• [What needs to be done] When you find the line with "geratzen dira eguerdietan." among the records below, reproduce it and each line after it exactly, ending with the line with "daukatela aitortu dute.".

Start of Raw data

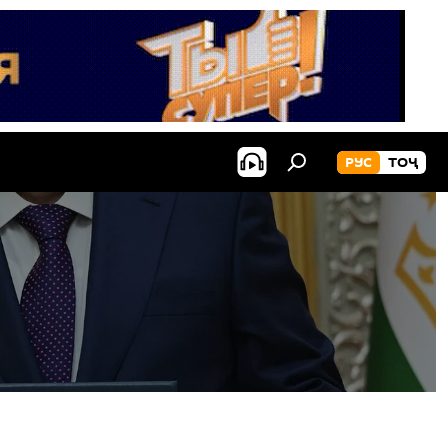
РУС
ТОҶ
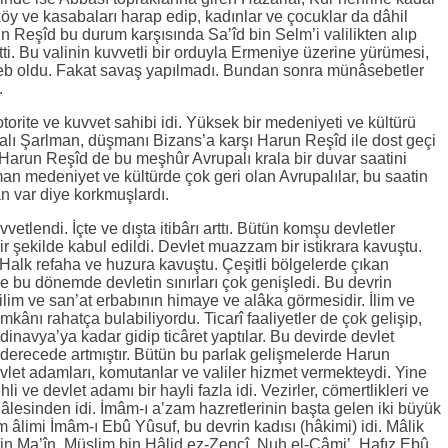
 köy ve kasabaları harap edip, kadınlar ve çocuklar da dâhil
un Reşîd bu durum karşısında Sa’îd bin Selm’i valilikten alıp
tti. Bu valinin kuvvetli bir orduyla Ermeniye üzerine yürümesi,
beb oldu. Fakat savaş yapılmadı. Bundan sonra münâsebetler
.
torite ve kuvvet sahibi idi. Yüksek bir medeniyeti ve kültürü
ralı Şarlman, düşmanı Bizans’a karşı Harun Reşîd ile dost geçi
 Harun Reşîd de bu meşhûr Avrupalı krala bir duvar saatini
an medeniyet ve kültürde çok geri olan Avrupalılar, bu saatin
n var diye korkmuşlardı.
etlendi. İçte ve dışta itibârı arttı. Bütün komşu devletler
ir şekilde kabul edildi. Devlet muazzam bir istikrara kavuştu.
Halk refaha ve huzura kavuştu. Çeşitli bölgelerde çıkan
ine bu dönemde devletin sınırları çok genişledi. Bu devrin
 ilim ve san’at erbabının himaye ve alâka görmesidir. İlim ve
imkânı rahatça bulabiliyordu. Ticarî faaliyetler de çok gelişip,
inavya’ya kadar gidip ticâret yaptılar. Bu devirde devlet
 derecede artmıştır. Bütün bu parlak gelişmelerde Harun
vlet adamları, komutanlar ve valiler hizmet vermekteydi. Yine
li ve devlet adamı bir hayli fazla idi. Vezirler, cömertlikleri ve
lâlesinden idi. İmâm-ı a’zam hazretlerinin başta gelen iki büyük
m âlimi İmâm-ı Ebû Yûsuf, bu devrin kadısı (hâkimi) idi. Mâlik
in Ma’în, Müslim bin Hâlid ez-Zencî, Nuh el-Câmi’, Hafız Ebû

End of Raw data
Start of Raw data

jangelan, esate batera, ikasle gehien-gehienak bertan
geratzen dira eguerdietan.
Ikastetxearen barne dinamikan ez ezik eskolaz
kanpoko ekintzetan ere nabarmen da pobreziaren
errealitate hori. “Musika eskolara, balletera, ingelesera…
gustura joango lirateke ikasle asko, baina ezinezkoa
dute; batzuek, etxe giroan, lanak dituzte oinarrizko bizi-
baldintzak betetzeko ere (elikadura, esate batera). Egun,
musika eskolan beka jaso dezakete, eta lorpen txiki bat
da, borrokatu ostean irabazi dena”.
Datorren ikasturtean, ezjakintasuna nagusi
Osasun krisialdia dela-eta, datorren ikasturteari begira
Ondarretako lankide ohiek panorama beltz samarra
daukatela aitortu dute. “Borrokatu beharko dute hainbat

End of Raw data

• [Your response]
geratzen dira eguerdietan.
Ikastetxearen barne dinamikan ez ezik eskolaz
kanpoko ekintzetan ere nabarmen da pobreziaren
errealitate hori. “Musika eskolara, balletera, ingelesera…
gustura joango lirateke ikasle asko, baina ezinezkoa
dute; batzuek, etxe giroan, lanak dituzte oinarrizko bizi-
baldintzak betetzeko ere (elikadura, esate batera). Egun,
musika eskolan beka jaso dezakete, eta lorpen txiki bat
da, borrokatu ostean irabazi dena”.
Datorren ikasturtean, ezjakintasuna nagusi
Osasun krisialdia dela-eta, datorren ikasturteari begira
Ondarretako lankide ohiek panorama beltz samarra
daukatela aitortu dute. “Borrokatu beharko dute hainbat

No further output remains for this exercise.